**OBJECTIVE:** Pick out and copy every line of the records below that contains the word "number". Match case exactly.

**MATERIAL FOR THE TASK:**
⟨
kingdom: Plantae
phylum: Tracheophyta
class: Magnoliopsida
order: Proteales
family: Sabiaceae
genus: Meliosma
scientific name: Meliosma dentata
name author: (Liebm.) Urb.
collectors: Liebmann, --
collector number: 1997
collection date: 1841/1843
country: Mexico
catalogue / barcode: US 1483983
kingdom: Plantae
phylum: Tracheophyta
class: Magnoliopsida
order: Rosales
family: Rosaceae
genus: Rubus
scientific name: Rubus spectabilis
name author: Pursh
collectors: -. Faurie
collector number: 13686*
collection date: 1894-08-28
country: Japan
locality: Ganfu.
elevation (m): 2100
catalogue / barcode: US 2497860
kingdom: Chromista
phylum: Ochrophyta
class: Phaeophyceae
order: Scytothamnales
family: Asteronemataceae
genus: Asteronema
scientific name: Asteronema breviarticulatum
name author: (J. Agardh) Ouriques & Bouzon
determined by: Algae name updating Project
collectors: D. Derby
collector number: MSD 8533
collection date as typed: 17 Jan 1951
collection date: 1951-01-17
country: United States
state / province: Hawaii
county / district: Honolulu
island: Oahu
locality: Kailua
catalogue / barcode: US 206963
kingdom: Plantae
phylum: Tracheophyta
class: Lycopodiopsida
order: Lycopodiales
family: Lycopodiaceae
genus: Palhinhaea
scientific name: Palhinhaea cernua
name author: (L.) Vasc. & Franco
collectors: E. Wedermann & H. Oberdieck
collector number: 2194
⟩
**FINAL RESULT:**
collector number: 1997
collector number: 13686*
collector number: MSD 8533
collector number: 2194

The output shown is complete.